We know this already: when we hear someone in despair, hidden behind our concern is our own fear of our own despair, our past ones and those to come. Thus I could never reach the other and his troubles; I only double or heighten my own emotions, use him as a mirror to see myself, and, sometimes, yes it does happen, leave the other who suffers with a nameless happiness (too strong, perhaps a "sigh of relief") that it is the other who is having difficulty--and not me; or what the untranslatable German word Shadenfreude indicates, as that happiness in the suffering of others. This is not a moral question or malice on my part; this is the law of phenomenology.

And the impossibility of going beyond my ego and subjectivity, my lived-experiences and the intentionality of my consciousness, or basically the problem of reaching the other was the very problem which the founder of phenomenology, Edmund Husserl, addressed in his late years and mature work (e.g., Cartesian Meditations).

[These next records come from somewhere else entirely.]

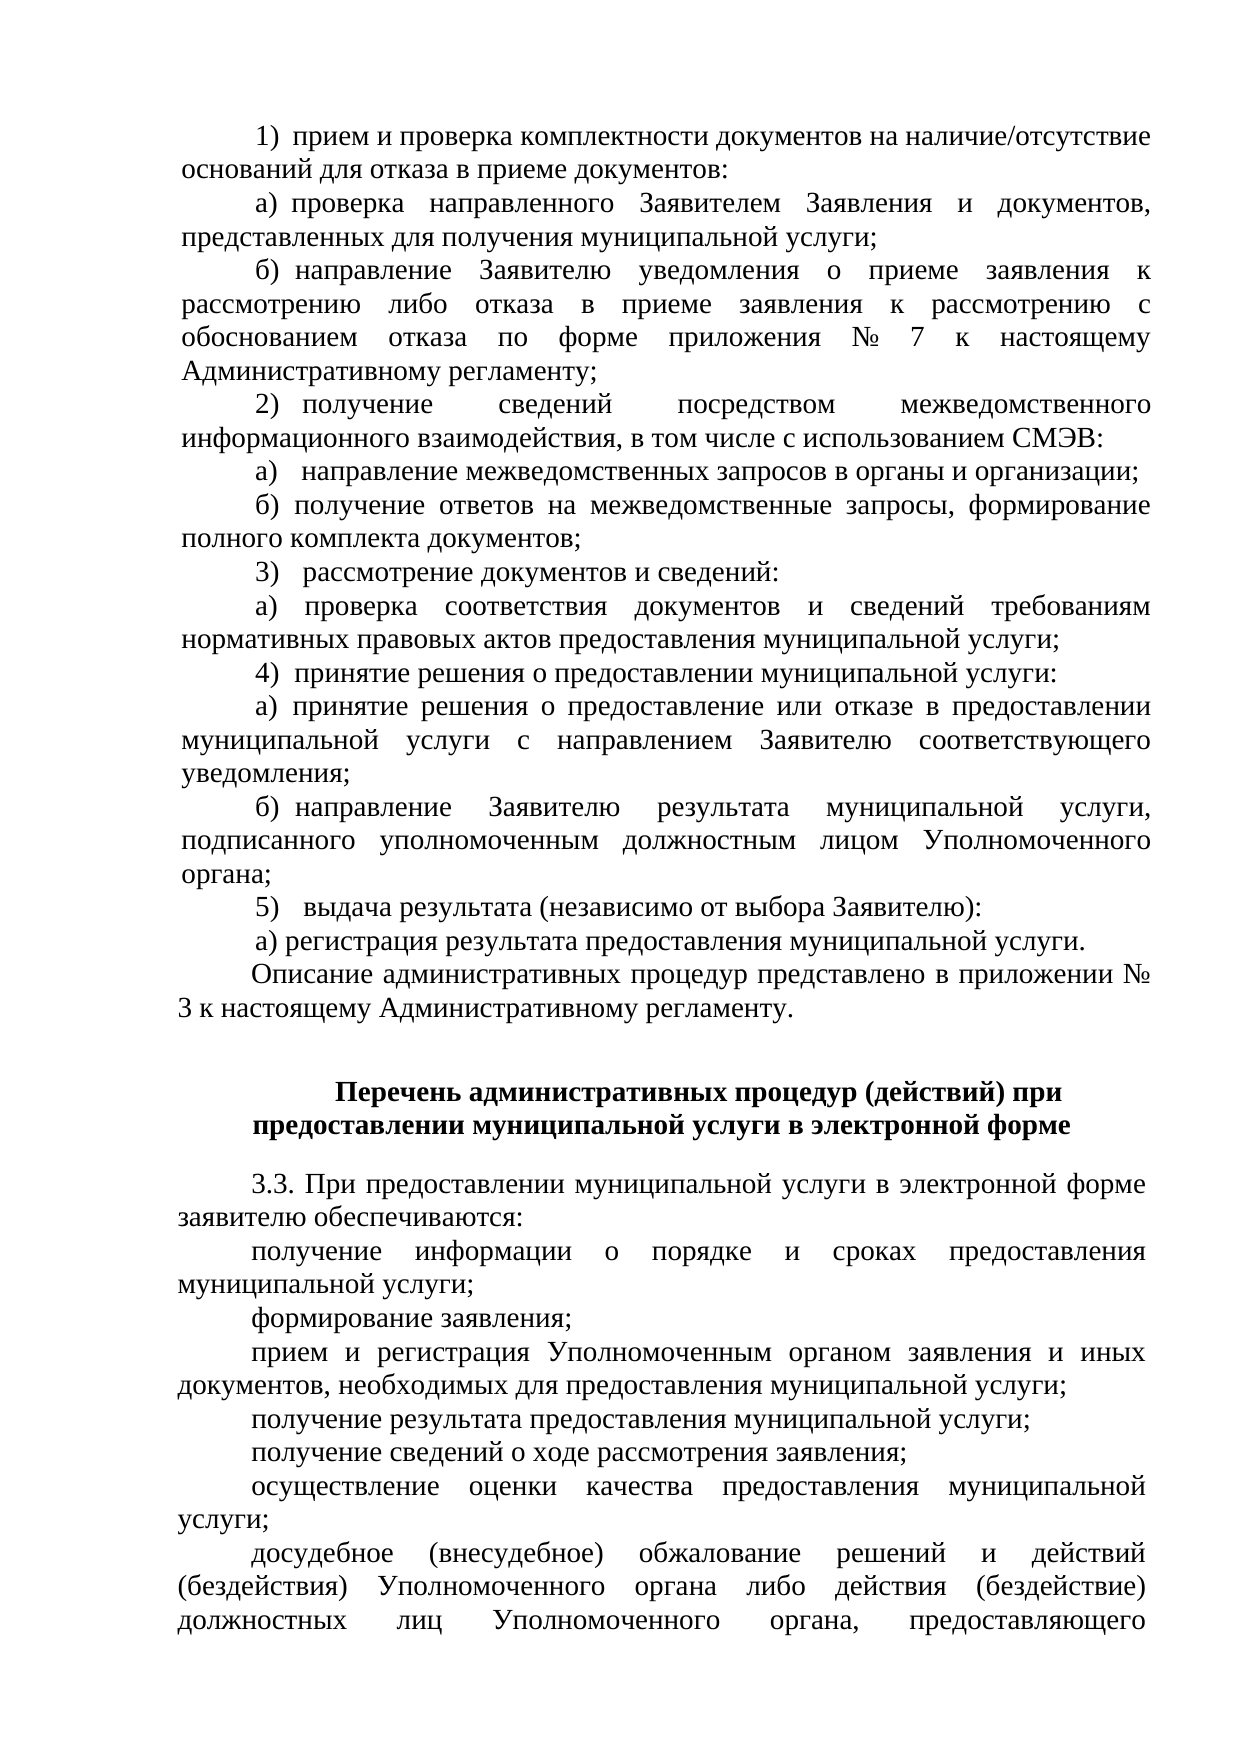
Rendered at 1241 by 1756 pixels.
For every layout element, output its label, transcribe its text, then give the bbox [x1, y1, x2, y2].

text а) принятие решения о предоставление или отказе в предоставлении муниципальной услуги с направлением Заявителю соответствующего уведомления; [181, 688, 1152, 789]
list получение сведений посредством межведомственного информационного взаимодействия, в том числе с использованием СМЭВ: [181, 386, 1152, 453]
text б) направление Заявителю уведомления о приеме заявления к рассмотрению либо отказа в приеме заявления к рассмотрению с обоснованием отказа по форме приложения № 7 к настоящему Административному регламенту; [181, 252, 1152, 386]
text прием и регистрация Уполномоченным органом заявления и иных документов, необходимых для предоставления муниципальной услуги; [177, 1334, 1146, 1401]
text а) проверка направленного Заявителем Заявления и документов, представленных для получения муниципальной услуги; [181, 185, 1152, 252]
text формирование заявления; [177, 1300, 1146, 1334]
text б) получение ответов на межведомственные запросы, формирование полного комплекта документов; [181, 487, 1152, 554]
text а) направление межведомственных запросов в органы и организации; [181, 453, 1152, 487]
text 3.3. При предоставлении муниципальной услуги в электронной форме заявителю обеспечиваются: [177, 1166, 1146, 1233]
list прием и проверка комплектности документов на наличие/отсутствие оснований для отказа в приеме документов: [181, 118, 1152, 185]
list рассмотрение документов и сведений: [181, 554, 1152, 588]
text Описание административных процедур представлено в приложении № 3 к настоящему Административному регламенту. [177, 957, 1152, 1024]
list принятие решения о предоставлении муниципальной услуги: [181, 655, 1152, 688]
text осуществление оценки качества предоставления муниципальной услуги; [177, 1468, 1146, 1535]
text а) проверка соответствия документов и сведений требованиям нормативных правовых актов предоставления муниципальной услуги; [181, 588, 1152, 655]
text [177, 1535, 1146, 1636]
text получение сведений о ходе рассмотрения заявления; [177, 1434, 1146, 1468]
text получение информации о порядке и сроках предоставления муниципальной услуги; [177, 1233, 1146, 1300]
text получение результата предоставления муниципальной услуги; [177, 1401, 1146, 1434]
list выдача результата (независимо от выбора Заявителю): [181, 889, 1152, 923]
text Перечень административных процедур (действий) при предоставлении муниципальной услуги в электронной форме [177, 1074, 1146, 1141]
text а) регистрация результата предоставления муниципальной услуги. [181, 923, 1152, 957]
text б) направление Заявителю результата муниципальной услуги, подписанного уполномоченным должностным лицом Уполномоченного органа; [181, 789, 1152, 889]
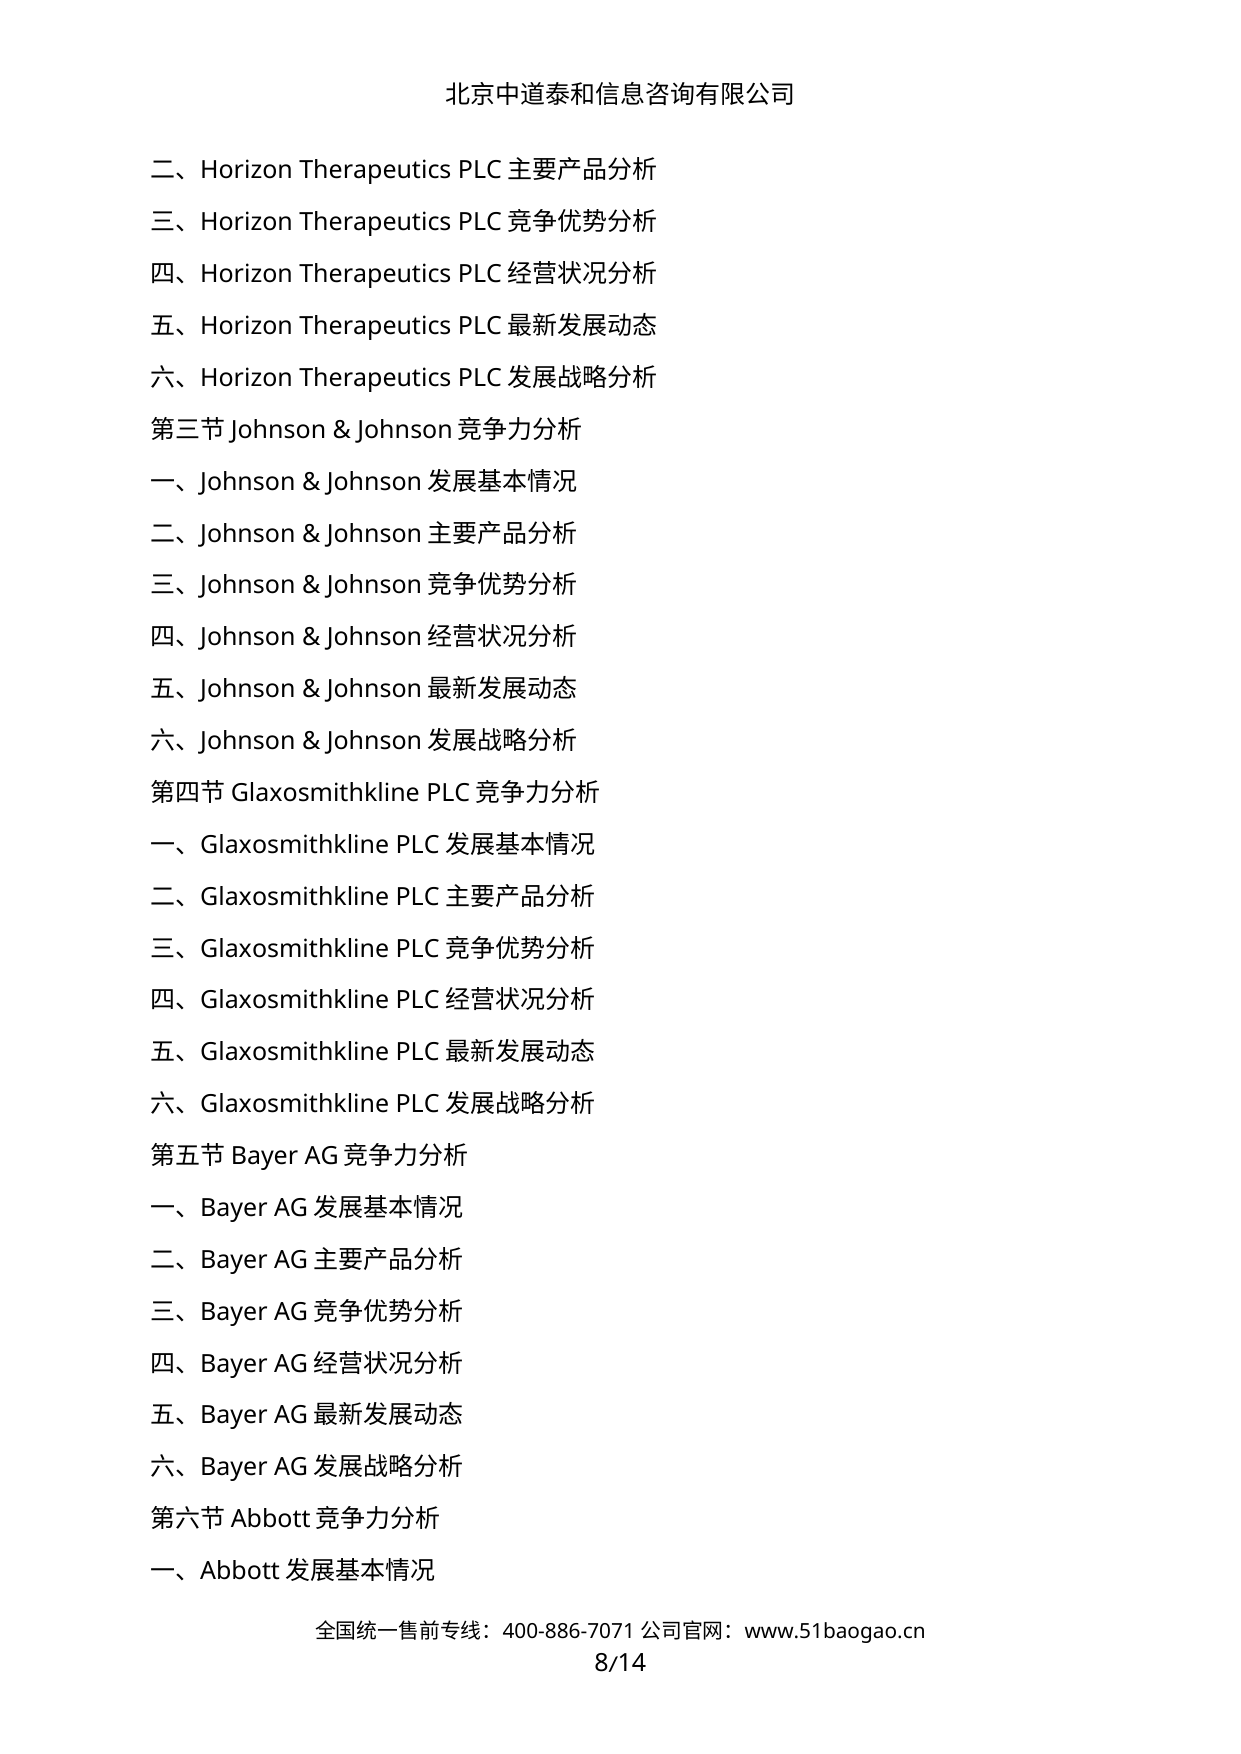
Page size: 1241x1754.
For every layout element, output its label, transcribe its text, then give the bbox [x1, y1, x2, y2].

text 第四节 Glaxosmithkline PLC竞争力分析 [150, 772, 1090, 809]
text 第六节 Abbott竞争力分析 [150, 1499, 1090, 1535]
text 二、Johnson & Johnson主要产品分析 [150, 513, 1090, 549]
text 四、Bayer AG经营状况分析 [150, 1343, 1090, 1379]
text 一、Johnson & Johnson发展基本情况 [150, 461, 1090, 497]
text 三、Horizon Therapeutics PLC竞争优势分析 [150, 202, 1090, 238]
text 六、Johnson & Johnson发展战略分析 [150, 721, 1090, 757]
text 五、Horizon Therapeutics PLC最新发展动态 [150, 306, 1090, 342]
text 五、Glaxosmithkline PLC最新发展动态 [150, 1032, 1090, 1068]
text 四、Horizon Therapeutics PLC经营状况分析 [150, 254, 1090, 290]
text 二、Horizon Therapeutics PLC主要产品分析 [150, 150, 1090, 186]
text 第三节 Johnson & Johnson竞争力分析 [150, 409, 1090, 446]
text 五、Bayer AG最新发展动态 [150, 1395, 1090, 1431]
text 四、Glaxosmithkline PLC经营状况分析 [150, 980, 1090, 1016]
text 第五节 Bayer AG竞争力分析 [150, 1136, 1090, 1172]
text 一、Bayer AG发展基本情况 [150, 1187, 1090, 1224]
text 六、Glaxosmithkline PLC发展战略分析 [150, 1084, 1090, 1120]
text 六、Bayer AG发展战略分析 [150, 1447, 1090, 1483]
text 二、Bayer AG主要产品分析 [150, 1239, 1090, 1276]
text 五、Johnson & Johnson最新发展动态 [150, 669, 1090, 705]
text 四、Johnson & Johnson经营状况分析 [150, 617, 1090, 653]
text 二、Glaxosmithkline PLC主要产品分析 [150, 876, 1090, 912]
text 三、Johnson & Johnson竞争优势分析 [150, 565, 1090, 601]
text 三、Glaxosmithkline PLC竞争优势分析 [150, 928, 1090, 964]
text 一、Abbott发展基本情况 [150, 1551, 1090, 1587]
text 六、Horizon Therapeutics PLC发展战略分析 [150, 357, 1090, 394]
text 一、Glaxosmithkline PLC发展基本情况 [150, 824, 1090, 861]
text 三、Bayer AG竞争优势分析 [150, 1291, 1090, 1327]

Husserl's solution: what we have been doing, that is, to reason by analogy in the sense that what I experience (say, in the Meditations, having a body) could be imagined to be also what the other experiences (because I see the other having a body like mine). And according to the philosopher, by way of such an analogy, we could sym-pathize, feel with the other, or stir up in me (now this is still a problem) emotions which could mirror those in the others. But of course, even Husserl knew this was not enough, as other thinkers have already declared.

Thus, how is sympathy really possible? By reason (analogy) alone, it is impossible. Then how do I escape myself and reach the other? I simply must will it. Or as Jean-Luc Marion says, I must first love the other.